EXERCISE >> Can you reproduce word for word the rows from the line holding "方までを、整理作業の現場で実際に" through the line holding "osłabiając konkurencyjność przemysłu", with both of those lines included?

Rows excerpted from a collection >>
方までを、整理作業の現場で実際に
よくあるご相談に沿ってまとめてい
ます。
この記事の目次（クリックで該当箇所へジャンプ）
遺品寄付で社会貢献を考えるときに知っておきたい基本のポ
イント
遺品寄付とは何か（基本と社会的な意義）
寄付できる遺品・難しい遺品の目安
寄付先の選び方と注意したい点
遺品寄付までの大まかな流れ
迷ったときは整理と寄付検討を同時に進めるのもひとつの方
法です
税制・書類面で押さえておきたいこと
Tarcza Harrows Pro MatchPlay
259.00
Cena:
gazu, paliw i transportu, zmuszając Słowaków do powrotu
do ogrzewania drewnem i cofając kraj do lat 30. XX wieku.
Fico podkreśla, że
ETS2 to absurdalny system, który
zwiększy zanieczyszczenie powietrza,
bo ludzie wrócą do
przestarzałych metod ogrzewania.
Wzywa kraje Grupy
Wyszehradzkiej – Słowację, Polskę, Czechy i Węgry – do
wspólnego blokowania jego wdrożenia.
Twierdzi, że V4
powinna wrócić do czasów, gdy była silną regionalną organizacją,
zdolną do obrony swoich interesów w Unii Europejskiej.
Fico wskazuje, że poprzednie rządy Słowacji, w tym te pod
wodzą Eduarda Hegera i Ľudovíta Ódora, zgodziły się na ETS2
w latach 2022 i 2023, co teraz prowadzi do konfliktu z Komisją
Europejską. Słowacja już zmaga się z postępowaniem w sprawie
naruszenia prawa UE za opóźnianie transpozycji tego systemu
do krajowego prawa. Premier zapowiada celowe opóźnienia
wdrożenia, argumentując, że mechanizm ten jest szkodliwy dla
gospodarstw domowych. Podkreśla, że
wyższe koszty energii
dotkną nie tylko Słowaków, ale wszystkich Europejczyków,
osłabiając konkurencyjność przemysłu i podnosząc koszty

* * *

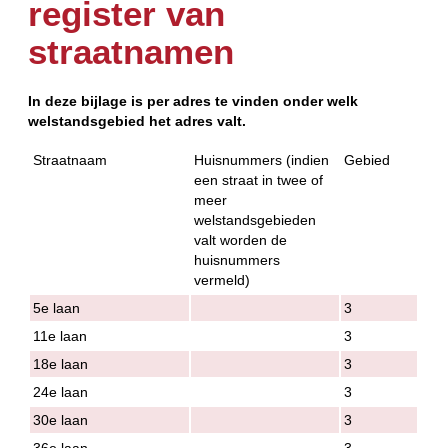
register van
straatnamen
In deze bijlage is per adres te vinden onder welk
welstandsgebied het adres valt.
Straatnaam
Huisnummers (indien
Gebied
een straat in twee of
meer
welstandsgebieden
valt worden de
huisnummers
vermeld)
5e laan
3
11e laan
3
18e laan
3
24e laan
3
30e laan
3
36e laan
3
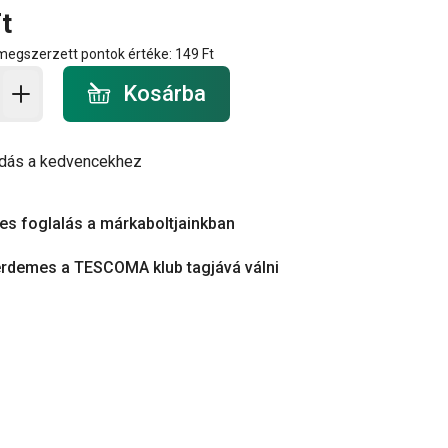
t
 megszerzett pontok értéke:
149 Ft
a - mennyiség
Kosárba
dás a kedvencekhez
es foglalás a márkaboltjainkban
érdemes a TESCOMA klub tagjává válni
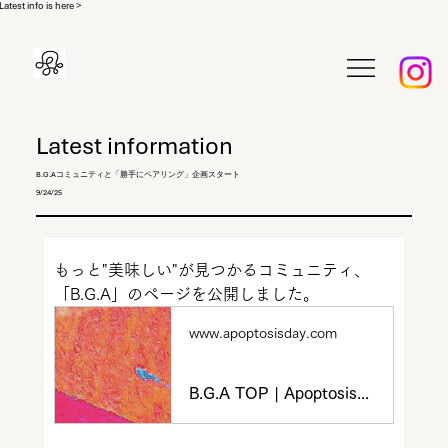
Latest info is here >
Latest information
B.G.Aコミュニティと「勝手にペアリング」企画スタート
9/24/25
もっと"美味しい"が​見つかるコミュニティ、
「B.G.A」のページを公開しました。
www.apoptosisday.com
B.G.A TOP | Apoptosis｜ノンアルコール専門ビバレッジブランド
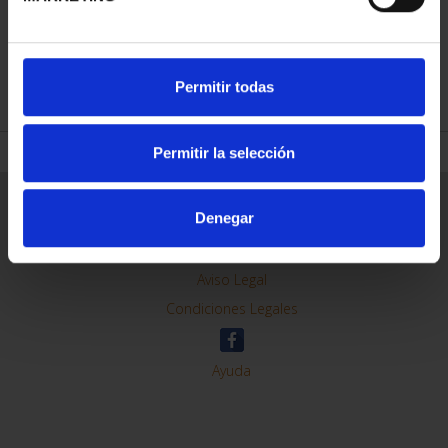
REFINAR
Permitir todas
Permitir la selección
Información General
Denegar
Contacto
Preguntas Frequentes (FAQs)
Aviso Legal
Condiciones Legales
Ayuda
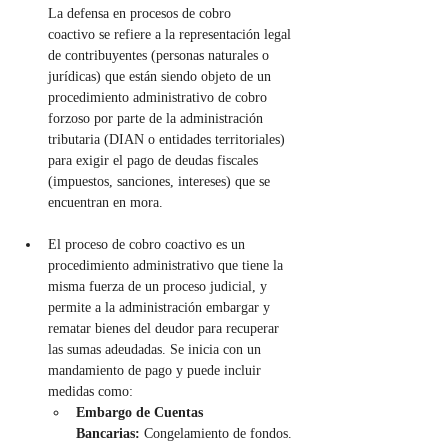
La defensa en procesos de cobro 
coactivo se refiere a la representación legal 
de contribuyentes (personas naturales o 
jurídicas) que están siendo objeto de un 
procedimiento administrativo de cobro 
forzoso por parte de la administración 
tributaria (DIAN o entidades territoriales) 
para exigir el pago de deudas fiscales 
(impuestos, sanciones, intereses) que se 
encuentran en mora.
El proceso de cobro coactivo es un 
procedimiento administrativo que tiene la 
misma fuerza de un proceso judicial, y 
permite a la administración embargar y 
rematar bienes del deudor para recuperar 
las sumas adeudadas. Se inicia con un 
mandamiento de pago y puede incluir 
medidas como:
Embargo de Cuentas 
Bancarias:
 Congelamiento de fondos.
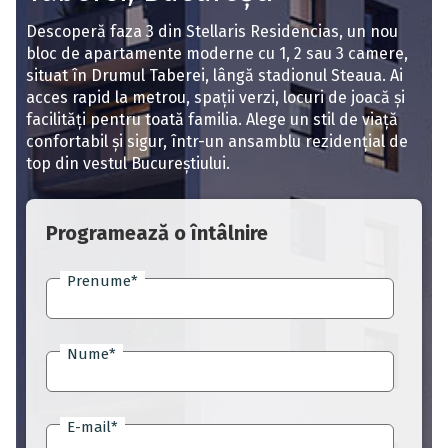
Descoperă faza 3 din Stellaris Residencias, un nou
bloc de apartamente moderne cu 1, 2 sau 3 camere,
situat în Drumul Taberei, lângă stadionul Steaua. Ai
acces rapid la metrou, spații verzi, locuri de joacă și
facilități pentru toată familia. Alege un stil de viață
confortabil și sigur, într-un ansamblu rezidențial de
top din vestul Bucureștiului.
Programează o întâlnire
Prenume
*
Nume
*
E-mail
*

...

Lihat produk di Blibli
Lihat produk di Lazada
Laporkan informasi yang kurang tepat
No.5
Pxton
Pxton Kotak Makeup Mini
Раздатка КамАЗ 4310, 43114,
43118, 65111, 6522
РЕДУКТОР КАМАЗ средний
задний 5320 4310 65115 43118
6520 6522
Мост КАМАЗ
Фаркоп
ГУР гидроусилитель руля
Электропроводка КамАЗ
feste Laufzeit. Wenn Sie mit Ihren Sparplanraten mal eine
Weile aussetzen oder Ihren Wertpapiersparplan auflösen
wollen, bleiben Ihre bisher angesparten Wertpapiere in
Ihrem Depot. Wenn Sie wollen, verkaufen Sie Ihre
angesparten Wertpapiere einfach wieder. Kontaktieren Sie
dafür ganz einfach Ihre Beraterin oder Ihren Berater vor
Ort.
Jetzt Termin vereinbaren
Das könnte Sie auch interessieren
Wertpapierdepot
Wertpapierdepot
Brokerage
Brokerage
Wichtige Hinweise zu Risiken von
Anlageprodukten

EXERCISE OUTPUT >>
方までを、整理作業の現場で実際に
よくあるご相談に沿ってまとめてい
ます。
この記事の目次（クリックで該当箇所へジャンプ）
遺品寄付で社会貢献を考えるときに知っておきたい基本のポ
イント
遺品寄付とは何か（基本と社会的な意義）
寄付できる遺品・難しい遺品の目安
寄付先の選び方と注意したい点
遺品寄付までの大まかな流れ
迷ったときは整理と寄付検討を同時に進めるのもひとつの方
法です
税制・書類面で押さえておきたいこと
Tarcza Harrows Pro MatchPlay
259.00
Cena:
gazu, paliw i transportu, zmuszając Słowaków do powrotu
do ogrzewania drewnem i cofając kraj do lat 30. XX wieku.
Fico podkreśla, że
ETS2 to absurdalny system, który
zwiększy zanieczyszczenie powietrza,
bo ludzie wrócą do
przestarzałych metod ogrzewania.
Wzywa kraje Grupy
Wyszehradzkiej – Słowację, Polskę, Czechy i Węgry – do
wspólnego blokowania jego wdrożenia.
Twierdzi, że V4
powinna wrócić do czasów, gdy była silną regionalną organizacją,
zdolną do obrony swoich interesów w Unii Europejskiej.
Fico wskazuje, że poprzednie rządy Słowacji, w tym te pod
wodzą Eduarda Hegera i Ľudovíta Ódora, zgodziły się na ETS2
w latach 2022 i 2023, co teraz prowadzi do konfliktu z Komisją
Europejską. Słowacja już zmaga się z postępowaniem w sprawie
naruszenia prawa UE za opóźnianie transpozycji tego systemu
do krajowego prawa. Premier zapowiada celowe opóźnienia
wdrożenia, argumentując, że mechanizm ten jest szkodliwy dla
gospodarstw domowych. Podkreśla, że
wyższe koszty energii
dotkną nie tylko Słowaków, ale wszystkich Europejczyków,
osłabiając konkurencyjność przemysłu i podnosząc koszty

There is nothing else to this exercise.